I’m going to sanity check whatever I can (data etc.), but if anyone can see the issue, I’d love to know.

| > TotalLoss: 6.85920 PostnetLoss: 0.12684 - 0.12684 DecoderLoss:0.21654 - 0.21654 StopLoss: 6.45301 - 6.45301 AlignScore: 0.4279 : 0.4279
warning: audio amplitude out of range, auto clipped.
| > Synthesizing test sentences
| > Training Loss: 0.15940 Validation Loss: 0.12559
Number of outputs per iteration: 3

Epoch 358/1000
| > Step:16/92 GlobalStep:21075 PostnetLoss:0.32882 DecoderLoss:0.45036 StopLoss:0.17568 AlignScore:0.1434 GradNorm:4.90582 GradNormST:2.12395 AvgTextLen:59.9 AvgSpecLen:336.6 StepTime:1.03 LoaderTime:0.02 LR:0.000100
| > Step:41/92 GlobalStep:21100 PostnetLoss:0.28766 DecoderLoss:0.40615 StopLoss:3.42795 AlignScore:0.1384 GradNorm:46714.50217 GradNormST:13.98048 AvgTextLen:93.1 AvgSpecLen:517.1 StepTime:1.37 LoaderTime:0.02 LR:0.000100
| > Step:66/92 GlobalStep:21125 PostnetLoss:0.42214 DecoderLoss:0.55323 StopLoss:0.23890 AlignScore:0.0948 GradNorm:354.74020 GradNormST:2.37551 AvgTextLen:116.8 AvgSpecLen:651.6 StepTime:1.67 LoaderTime:0.01 LR:0.000100
| > Gradient is INF !!
| > Gradient is INF !!
| > Gradient is INF !!
| > Gradient is INF !!
| > Step:91/92 GlobalStep:21150 PostnetLoss:nan DecoderLoss:nan StopLoss:nan AlignScore:nan GradNorm:nan GradNormST:nan AvgTextLen:149.2 AvgSpecLen:776.4 StepTime:0.81 LoaderTime:0.01 LR:0.000100
[WARNING] NaN or Inf found in input tensor.
[WARNING] NaN or Inf found in input tensor.
[WARNING] NaN or Inf found in input tensor.
[WARNING] NaN or Inf found in input tensor.
| > EPOCH END – GlobalStep:21151 AvgPostnetLoss:nan AvgDecoderLoss:nan AvgStopLoss:nan AvgAlignScore:nan EpochTime:120.15 AvgStepTime:1.29 AvgLoaderTime:0.03
[WARNING] NaN or Inf found in input tensor.
[WARNING] NaN or Inf found in input tensor.
[WARNING] NaN or Inf found in input tensor.
[WARNING] NaN or Inf found in input tensor.

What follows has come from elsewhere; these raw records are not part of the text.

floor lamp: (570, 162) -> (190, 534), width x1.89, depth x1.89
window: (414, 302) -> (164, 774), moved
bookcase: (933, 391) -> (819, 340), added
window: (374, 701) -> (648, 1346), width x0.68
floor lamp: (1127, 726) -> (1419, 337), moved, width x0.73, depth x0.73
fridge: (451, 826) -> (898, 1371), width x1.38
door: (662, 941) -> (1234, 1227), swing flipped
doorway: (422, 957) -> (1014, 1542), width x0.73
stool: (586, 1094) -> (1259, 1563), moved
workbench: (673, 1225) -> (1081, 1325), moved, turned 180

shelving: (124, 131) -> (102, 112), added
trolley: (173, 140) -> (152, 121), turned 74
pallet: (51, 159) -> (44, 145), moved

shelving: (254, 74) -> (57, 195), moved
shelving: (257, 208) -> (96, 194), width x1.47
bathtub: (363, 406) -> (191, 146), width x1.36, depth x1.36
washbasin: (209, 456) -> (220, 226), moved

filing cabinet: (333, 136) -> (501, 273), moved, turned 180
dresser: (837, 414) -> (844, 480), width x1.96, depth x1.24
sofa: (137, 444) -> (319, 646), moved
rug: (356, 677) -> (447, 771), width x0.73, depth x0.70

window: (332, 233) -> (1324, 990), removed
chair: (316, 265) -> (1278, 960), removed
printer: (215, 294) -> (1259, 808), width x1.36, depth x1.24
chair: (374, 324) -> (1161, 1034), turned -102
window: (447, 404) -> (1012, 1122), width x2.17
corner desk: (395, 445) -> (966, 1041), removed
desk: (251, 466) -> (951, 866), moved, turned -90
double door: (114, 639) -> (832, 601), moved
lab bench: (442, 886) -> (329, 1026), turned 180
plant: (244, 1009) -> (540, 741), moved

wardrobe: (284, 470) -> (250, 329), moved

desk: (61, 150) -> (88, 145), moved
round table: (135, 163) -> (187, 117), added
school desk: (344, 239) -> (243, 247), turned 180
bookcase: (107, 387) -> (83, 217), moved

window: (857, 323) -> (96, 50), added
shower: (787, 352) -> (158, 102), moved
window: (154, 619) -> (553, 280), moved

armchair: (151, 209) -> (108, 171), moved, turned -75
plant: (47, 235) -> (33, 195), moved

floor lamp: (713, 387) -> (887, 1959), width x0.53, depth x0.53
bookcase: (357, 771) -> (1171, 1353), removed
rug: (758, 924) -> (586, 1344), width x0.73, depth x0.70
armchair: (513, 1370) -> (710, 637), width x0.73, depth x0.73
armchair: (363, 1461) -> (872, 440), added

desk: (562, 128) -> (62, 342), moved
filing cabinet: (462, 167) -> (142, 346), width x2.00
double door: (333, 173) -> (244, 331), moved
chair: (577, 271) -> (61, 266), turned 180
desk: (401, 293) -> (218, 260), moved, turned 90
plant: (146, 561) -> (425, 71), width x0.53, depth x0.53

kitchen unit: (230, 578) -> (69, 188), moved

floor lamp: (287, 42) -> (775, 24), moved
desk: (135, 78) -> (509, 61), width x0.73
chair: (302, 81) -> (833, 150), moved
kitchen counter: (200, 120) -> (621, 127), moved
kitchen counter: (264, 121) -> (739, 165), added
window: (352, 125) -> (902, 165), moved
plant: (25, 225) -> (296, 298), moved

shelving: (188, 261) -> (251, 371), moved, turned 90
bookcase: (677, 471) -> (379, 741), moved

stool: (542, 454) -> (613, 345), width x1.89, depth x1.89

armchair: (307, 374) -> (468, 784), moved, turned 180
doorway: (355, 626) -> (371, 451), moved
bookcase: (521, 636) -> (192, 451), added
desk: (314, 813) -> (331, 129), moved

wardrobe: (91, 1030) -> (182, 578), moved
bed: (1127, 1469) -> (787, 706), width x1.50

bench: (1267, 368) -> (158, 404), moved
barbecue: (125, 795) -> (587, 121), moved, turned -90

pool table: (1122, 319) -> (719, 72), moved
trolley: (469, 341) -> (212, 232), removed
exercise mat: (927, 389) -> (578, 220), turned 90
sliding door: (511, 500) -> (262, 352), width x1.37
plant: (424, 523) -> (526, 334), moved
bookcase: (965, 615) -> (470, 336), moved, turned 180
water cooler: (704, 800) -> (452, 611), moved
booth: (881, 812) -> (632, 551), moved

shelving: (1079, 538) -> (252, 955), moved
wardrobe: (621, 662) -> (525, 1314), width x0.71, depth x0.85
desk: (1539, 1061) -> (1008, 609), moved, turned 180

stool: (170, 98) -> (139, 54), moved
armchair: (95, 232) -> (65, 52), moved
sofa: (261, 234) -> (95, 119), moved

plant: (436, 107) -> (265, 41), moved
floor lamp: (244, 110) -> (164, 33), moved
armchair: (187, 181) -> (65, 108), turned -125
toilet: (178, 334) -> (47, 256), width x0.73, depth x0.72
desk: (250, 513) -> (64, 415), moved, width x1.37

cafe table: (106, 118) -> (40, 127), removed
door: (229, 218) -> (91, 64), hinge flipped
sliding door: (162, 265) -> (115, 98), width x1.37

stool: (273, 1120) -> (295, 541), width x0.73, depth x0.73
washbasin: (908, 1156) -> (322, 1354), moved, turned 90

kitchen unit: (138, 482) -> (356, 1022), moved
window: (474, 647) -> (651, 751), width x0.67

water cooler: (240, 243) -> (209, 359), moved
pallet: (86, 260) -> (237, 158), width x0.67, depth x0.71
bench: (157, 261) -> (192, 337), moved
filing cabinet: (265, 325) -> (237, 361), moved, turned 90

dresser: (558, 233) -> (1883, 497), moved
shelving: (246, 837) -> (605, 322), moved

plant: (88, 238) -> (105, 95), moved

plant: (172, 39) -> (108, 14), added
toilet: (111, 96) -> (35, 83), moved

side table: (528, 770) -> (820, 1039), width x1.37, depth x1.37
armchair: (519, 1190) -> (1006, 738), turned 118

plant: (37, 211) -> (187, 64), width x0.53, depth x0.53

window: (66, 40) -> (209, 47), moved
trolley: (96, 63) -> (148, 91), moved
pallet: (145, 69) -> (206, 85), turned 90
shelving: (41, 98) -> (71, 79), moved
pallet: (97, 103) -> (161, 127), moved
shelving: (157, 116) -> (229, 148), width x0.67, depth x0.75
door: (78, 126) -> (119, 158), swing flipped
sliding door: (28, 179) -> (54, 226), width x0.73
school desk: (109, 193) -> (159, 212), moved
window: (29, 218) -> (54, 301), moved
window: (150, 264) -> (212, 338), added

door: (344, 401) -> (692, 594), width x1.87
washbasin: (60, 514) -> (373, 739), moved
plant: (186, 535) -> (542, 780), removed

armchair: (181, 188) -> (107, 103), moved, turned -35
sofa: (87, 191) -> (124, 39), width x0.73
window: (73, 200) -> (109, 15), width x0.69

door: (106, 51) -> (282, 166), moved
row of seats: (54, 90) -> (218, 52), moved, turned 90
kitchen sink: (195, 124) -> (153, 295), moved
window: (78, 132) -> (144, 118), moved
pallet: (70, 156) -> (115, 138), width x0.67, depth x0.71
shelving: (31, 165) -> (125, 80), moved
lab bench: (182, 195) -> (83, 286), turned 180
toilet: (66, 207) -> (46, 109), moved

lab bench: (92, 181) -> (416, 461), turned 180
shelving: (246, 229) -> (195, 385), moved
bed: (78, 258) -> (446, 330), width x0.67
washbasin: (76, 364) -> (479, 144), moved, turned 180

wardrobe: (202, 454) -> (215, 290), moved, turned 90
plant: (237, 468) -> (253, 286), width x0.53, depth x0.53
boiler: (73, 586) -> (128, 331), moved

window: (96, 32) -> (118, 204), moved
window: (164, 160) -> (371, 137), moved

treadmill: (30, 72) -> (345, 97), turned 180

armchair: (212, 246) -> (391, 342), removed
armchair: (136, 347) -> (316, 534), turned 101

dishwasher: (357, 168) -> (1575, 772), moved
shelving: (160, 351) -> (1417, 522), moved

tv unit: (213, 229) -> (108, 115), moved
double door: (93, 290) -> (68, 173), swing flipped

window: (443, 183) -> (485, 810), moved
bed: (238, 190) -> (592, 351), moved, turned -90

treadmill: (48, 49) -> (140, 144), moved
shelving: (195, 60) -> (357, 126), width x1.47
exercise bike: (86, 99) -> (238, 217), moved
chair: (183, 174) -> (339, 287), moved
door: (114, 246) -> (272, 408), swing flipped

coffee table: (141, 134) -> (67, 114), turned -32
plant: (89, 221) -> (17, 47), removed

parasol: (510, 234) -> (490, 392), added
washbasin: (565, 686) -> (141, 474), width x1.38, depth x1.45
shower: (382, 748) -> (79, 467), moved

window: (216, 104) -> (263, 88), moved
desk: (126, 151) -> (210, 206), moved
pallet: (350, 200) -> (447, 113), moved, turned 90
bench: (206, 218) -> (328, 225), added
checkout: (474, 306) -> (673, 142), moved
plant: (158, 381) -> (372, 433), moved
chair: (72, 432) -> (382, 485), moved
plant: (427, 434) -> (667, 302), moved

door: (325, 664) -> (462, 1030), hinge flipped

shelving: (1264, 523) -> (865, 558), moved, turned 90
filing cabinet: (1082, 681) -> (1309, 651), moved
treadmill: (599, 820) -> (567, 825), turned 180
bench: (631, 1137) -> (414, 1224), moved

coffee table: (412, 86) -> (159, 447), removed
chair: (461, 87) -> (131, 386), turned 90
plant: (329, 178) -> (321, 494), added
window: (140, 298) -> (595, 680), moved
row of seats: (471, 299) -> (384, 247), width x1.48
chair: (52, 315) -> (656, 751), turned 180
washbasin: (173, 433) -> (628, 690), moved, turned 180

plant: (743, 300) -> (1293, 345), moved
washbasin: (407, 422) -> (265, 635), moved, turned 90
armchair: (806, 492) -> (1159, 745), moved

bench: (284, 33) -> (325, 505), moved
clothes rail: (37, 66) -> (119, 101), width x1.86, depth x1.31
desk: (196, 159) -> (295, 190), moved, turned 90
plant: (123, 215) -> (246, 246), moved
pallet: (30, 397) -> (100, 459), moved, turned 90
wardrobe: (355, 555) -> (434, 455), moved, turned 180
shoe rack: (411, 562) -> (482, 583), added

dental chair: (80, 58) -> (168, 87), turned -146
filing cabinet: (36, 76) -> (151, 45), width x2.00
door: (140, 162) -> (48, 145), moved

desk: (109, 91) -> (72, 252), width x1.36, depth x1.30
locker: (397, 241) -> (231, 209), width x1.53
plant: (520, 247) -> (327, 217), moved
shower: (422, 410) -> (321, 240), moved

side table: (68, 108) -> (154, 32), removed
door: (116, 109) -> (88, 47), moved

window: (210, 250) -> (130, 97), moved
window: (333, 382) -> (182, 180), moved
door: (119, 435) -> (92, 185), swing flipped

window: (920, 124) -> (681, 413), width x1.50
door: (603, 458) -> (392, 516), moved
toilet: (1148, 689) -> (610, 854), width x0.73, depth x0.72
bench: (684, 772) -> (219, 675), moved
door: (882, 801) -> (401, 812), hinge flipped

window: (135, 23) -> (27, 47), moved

| > TotalLoss: nan PostnetLoss: nan - nan DecoderLoss:nan - nan StopLoss: nan - nan AlignScore: nan : nan
! Run is kept in /nobackup/myadav1/TTS/output/mky_ljspeech_graves2-bn-March-06-2020_08+21PM-9b97430
Traceback (most recent call last):
File “”, line 715, in
File “”, line 634, in main
File “”, line 450, in evaluate
eval_audio = ap.inv_mel_spectrogram(const_spec.T)
File “/home/users/myadav/venvs/sri_tts/TTS/utils/”, line 174, in inv_mel_spectrogram
return self.apply_inv_preemphasis(self._griffin_lim(S**self.power))
File “/home/users/myadav/venvs/sri_tts/TTS/utils/”, line 190, in _griffin_lim
angles = np.exp(1j * np.angle(self._stft(y)))
File “/home/users/myadav/venvs/sri_tts/TTS/utils/”, line 199, in _stft
File “/home/users/myadav/.virtualenvs/sri_tts/lib/python3.6/site-packages/librosa/core/”, line 215, in stft
File “/home/users/myadav/.virtualenvs/sri_tts/lib/python3.6/site-packages/librosa/util/”, line 275, in valid_audio
raise ParameterError(‘Audio buffer is not finite everywhere’)
librosa.util.exceptions.ParameterError: Audio buffer is not finite everywhere

Ok, switching to dev and starting with the template config looks like typical healthy training. Still not quite sure how the stuff above is happening in master, but it seems to not be there in dev.